Which, of course, leads to an entirely different set of questions. If the portion of patients directed to Grady's main services is relatively small, even though the application of adverse selection might indicate a greater-than-expected likelihood of a higher rate of more complicated problems, then ... is the clinic under-treating patients? I'd be very interested in looking at the rate of later complication and readmission among patients with first contact at the walk-in clinic.

From yesterday:
Grady has a reputation, borne of many years of treating the indigent and the wounded soldiers of Atlanta's gang wars of developing some of the very best trauma surgeons and general practitioners in America. Grady relies almost entirely on Emory University School of Medicine and Morehouse School of Medicine to provide doctor and resident staffing.

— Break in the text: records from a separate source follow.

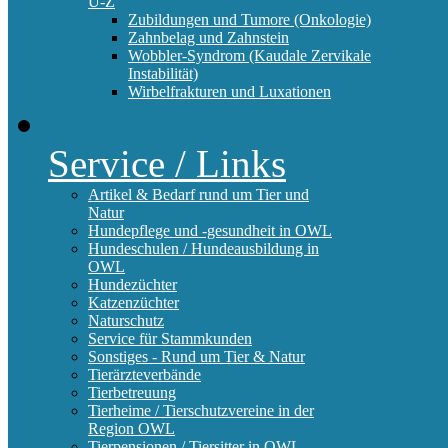
U-Z
Zubildungen und Tumore (Onkologie)
Zahnbelag und Zahnstein
Wobbler-Syndrom (Kaudale Zervikale
Instabilität)
Wirbelfrakturen und Luxationen
Service / Links
Artikel & Bedarf rund um Tier und
Natur
Hundepflege und -gesundheit in OWL
Hundeschulen / Hundeausbildung in
OWL
Hundezüchter
Katzenzüchter
Naturschutz
Service für Stammkunden
Sonstiges - Rund um Tier & Natur
Tierärzteverbände
Tierbetreuung
Tierheime / Tierschutzvereine in der
Region OWL
Tierpensionen / Tiersitter in OWL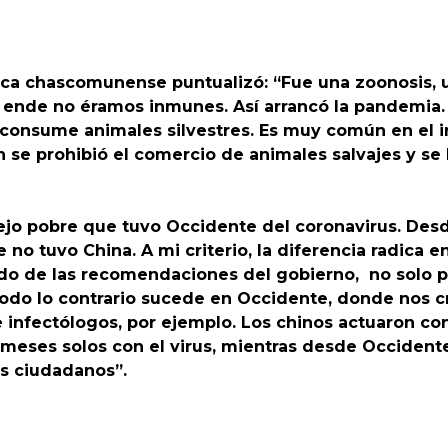
mica chascomunense puntualizó: “Fue una zoonosis, 
 ende no éramos inmunes. Así arrancó la pandemia.
se consume animales silvestres. Es muy común en el 
e prohibió el comercio de animales salvajes y se l
jo pobre que tuvo Occidente del coronavirus. Desd
o tuvo China. A mi criterio, la diferencia radica en
o de las recomendaciones del gobierno, no solo por
Todo lo contrario sucede en Occidente, donde nos c
nfectólogos, por ejemplo. Los chinos actuaron con
 meses solos con el virus, mientras desde Occiden
os ciudadanos”.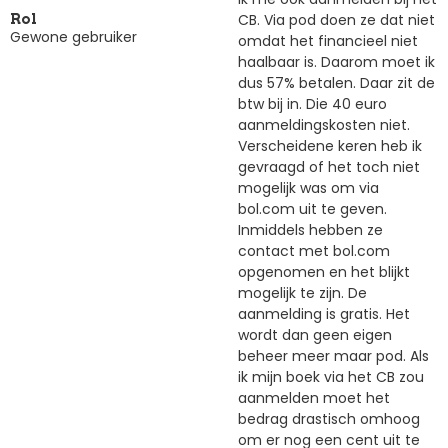
CB. Via pod doen ze dat niet
Rol
Gewone gebruiker
omdat het financieel niet
haalbaar is. Daarom moet ik
dus 57% betalen. Daar zit de
btw bij in. Die 40 euro
aanmeldingskosten niet.
Verscheidene keren heb ik
gevraagd of het toch niet
mogelijk was om via
bol.com uit te geven.
Inmiddels hebben ze
contact met bol.com
opgenomen en het blijkt
mogelijk te zijn. De
aanmelding is gratis. Het
wordt dan geen eigen
beheer meer maar pod. Als
ik mijn boek via het CB zou
aanmelden moet het
bedrag drastisch omhoog
om er nog een cent uit te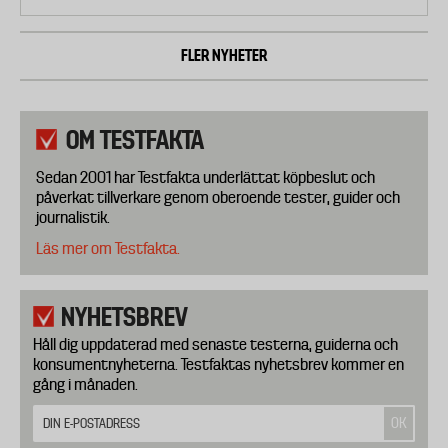
FLER NYHETER
OM TESTFAKTA
Sedan 2001 har Testfakta underlättat köpbeslut och
påverkat tillverkare genom oberoende tester, guider och
journalistik.
Läs mer om Testfakta.
NYHETSBREV
Håll dig uppdaterad med senaste testerna, guiderna och
konsumentnyheterna. Testfaktas nyhetsbrev kommer en
gång i månaden.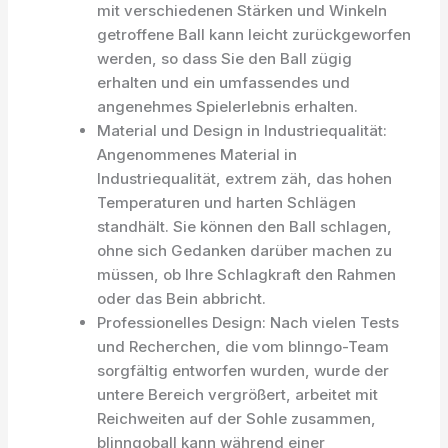
mit verschiedenen Stärken und Winkeln
getroffene Ball kann leicht zurückgeworfen
werden, so dass Sie den Ball zügig
erhalten und ein umfassendes und
angenehmes Spielerlebnis erhalten.
Material und Design in Industriequalität:
Angenommenes Material in
Industriequalität, extrem zäh, das hohen
Temperaturen und harten Schlägen
standhält. Sie können den Ball schlagen,
ohne sich Gedanken darüber machen zu
müssen, ob Ihre Schlagkraft den Rahmen
oder das Bein abbricht.
Professionelles Design: Nach vielen Tests
und Recherchen, die vom blinngo-Team
sorgfältig entworfen wurden, wurde der
untere Bereich vergrößert, arbeitet mit
Reichweiten auf der Sohle zusammen,
blinngoball kann während einer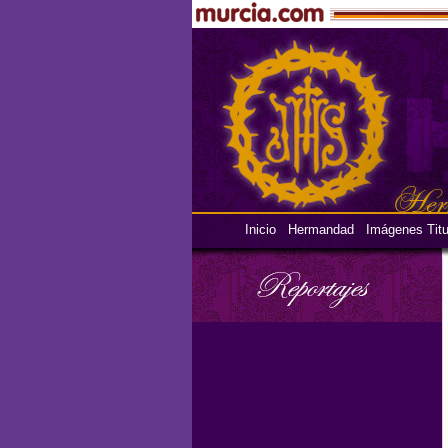
Inicio
Hermandad
Imágenes Titu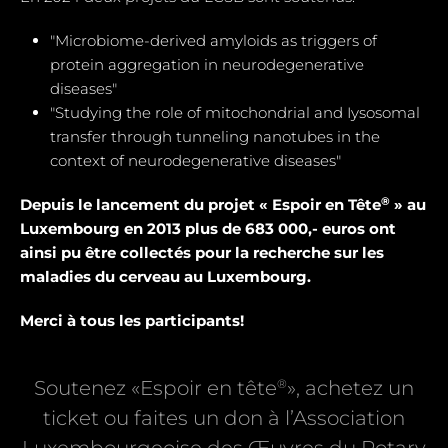
"Microbiome-derived amyloids as triggers of
protein aggregation in neurodegenerative
diseases"
"Studying the role of mitochondrial and Iysosomal
transfer through tunneling nanotubes in the
context of neurodegenerative diseases"
®
Depuis le lancement du projet « Espoir en Tête
» au
Luxembourg en 2013 plus de 683 000,- euros ont
ainsi pu être collectés pour la recherche sur les
maladies du cerveau au Luxembourg.
Merci à tous les participants!
®
Soutenez «Espoir en tête
», achetez un
ticket ou faites un don à l’Association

A doctor who has cut his or her teeth at Grady can expect to go on to a respected position either at Grady, another hospital or in private practice.

That said, the hospital itself has been bowing under the weight of the serious burden of underinsurance in the Atlanta population for years. The hospital has traditionally run a serious budget deficit - at one point in 2008, the hospital's $53 million budget shortfall threatened cuts to the emergency room services and its level one trauma designation. Only a public outcry from Atlanta's black community, the business community ... and from NASCAR fans fearful of losing the race because there wouldn't be a suitable hospital to treat crash victims ... saved it.

A coalition of business folks have been fighting to turn it around as a formal nonprofit organization since then. And the general verdict has been that the turnaround has been successful from a financial perspective.

But that doesn't make the experience of sitting in Grady's raucous intake waiting room any more pleasant.